What does the credit crunch mean for these businesses? In particular what will happen to two things that are critical to their prosperity: the availability of investment money and sales opportunities?
It might surprise you but I am very optimistic on both fronts.
In truth nobody knows how this will all end because it affects different parts of the economy at different times and we are still experiencing the first stage effects, but let me look at some of the issues that are coming out at the moment.
The biggest effects at the moment are being felt by the banks and by some wealthy individual investors. Banks and investors are both loosing money because they made poor investments in the property market in the USA. Not all banks and only a few private investors, mainly those who put money into certain hedge funds, but the ones affected have lost huge amounts of money – billions of pounds.
Banks will become a bit more careful who they lend to and they will charge a bit more when they do lend. They will be especially careful about lending on property because everybody has convinced themselves that property prices are going to go down. But let’s not forget, banks have to lend to rebuild their businesses.
So where will banks want to lend?
One area that has been growing and I am sure it will grow more, is factoring and invoice discounting: lending against amounts due from customers. Early stage businesses are major and growing users of this form of finance and we will see increased competition and hence better terms from the banks for the best quality lending – judged not on the business itself but on the credit worthiness of the businesses’ customers. So if you are selling to big blue chip companies you are in a strong position and you need to be asking your banks for the best terms they will give.

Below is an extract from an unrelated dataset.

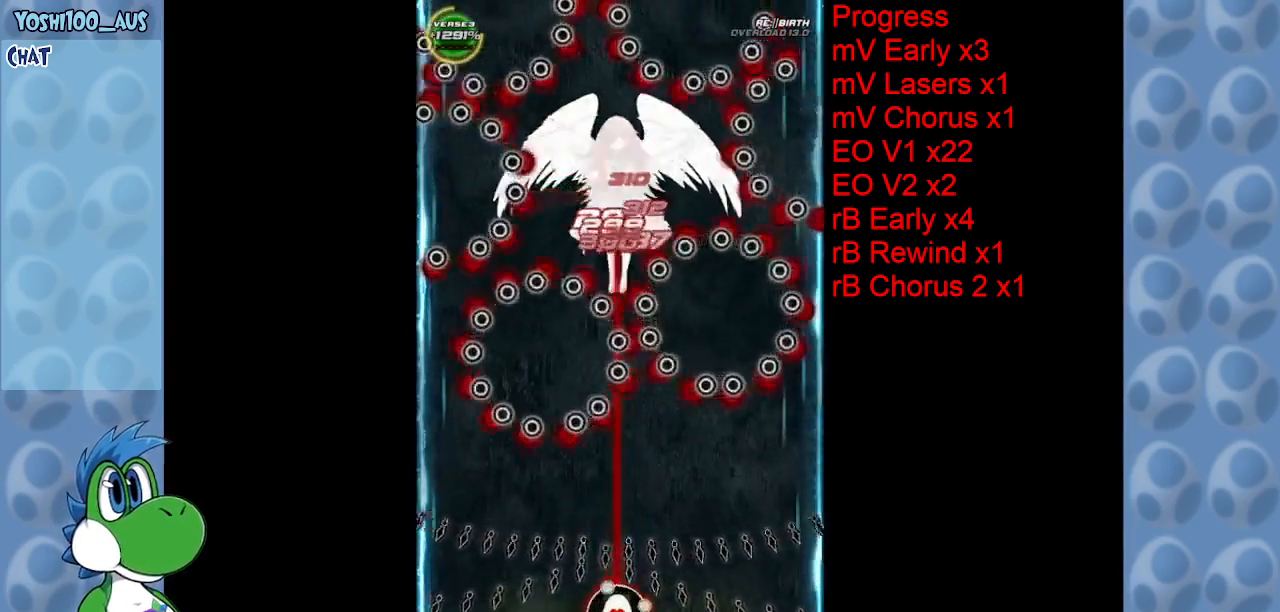
{"keys": ["left"], "events": [[234, "z", "down"], [334, "left", "down"], [367, "z", "up"]]}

Conversely you will find it harder to get an overdraft. There is a specific legal reason behind this – bank lending specifically on your customers debts is more secure for the bank than a general charge over your business.
Now let’s look at investment.
The stock market is lower than it was in 2000; the property market is generally accepted as being overvalued so where can investors look for capital gains? In my view the early stage business now represent a real alternative for many investors.

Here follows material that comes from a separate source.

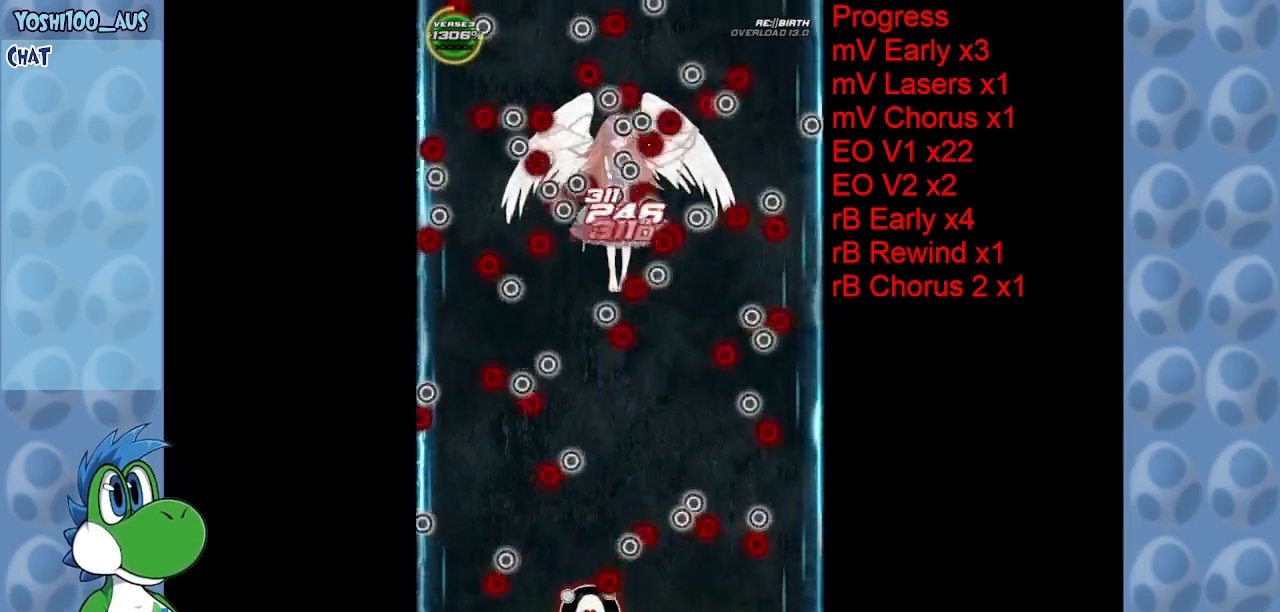
{"keys": ["z"], "events": [[117, "left", "up"], [117, "z", "down"], [267, "z", "up"], [484, "z", "down"]]}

My business has seen growth in the number of people wanting to invest in early stage businesses caused I suspect by two quite different things which will continue to drive this trend: dragons den and EIS Tax relief.
Let me declare my position Dragons Den is a wretched programme - more about entertainment than business but absolutely fantastic at raising the profile of early stage business investing. It has done more to develop the industry than anything else. For all you entrepreneurs out there the real life experience is quite different to that portrayed on Dragons den.
I have never seen an investor speak to an entrepreneur except to show respect and encouragement – where there is criticism it is delivered by a “critical friend” and not as a put down. Most people focus on the money, as you would expect, but many have said to me 18 months later that it was the advice and business contacts of their investor that made all the difference.
The second issue is very different: EIS tax relief.
EIS (Enterprise Investment scheme) tax relief is only available on investments in companies with less than 50 employees and with balance sheets of less than £7m. The tax relief is very generous to investors giving investors income tax relief and tax free capital gains and inheritance free gains as well. Not only this but if an investment does not work out there is further tax relief at 40% on the loss. Speak to you accountant or tax advisor for full details.
Now what is going to happen to customer demand – what will the customers (typically consumers or bigger businesses) of these early stage businesses do?
Some consumers are being squeezed by the banks via their mortgages but many are not. In particular the over 50’s who are more likely to be mortgage free or to have lower mortgages they may well be doing a tiny bit better because of higher savings rates.
Similarly bigger businesses are being squeezed and are after better deals or cleverer ways of working. In short there is a pressure, and growing pressure for change in many markets. Change is the vital opportunity for early stage businesses - one thing is for certain when money gets a bit tighter there is always a market for better products or slicker services.
So I would urge you to think about change and development. Go for that investment ands build your future. Now I know many will say that they want to keep control and not “give away” any of their equity.
Don’t give it away sell it to an investor, a business angel, for the best price you can get!
Remember owning 75% of a very successful growing business will be a much more enjoyable experience than owing 100% of a smaller struggling one especially when you have a big bank debt secured via a personal guarantee on you home!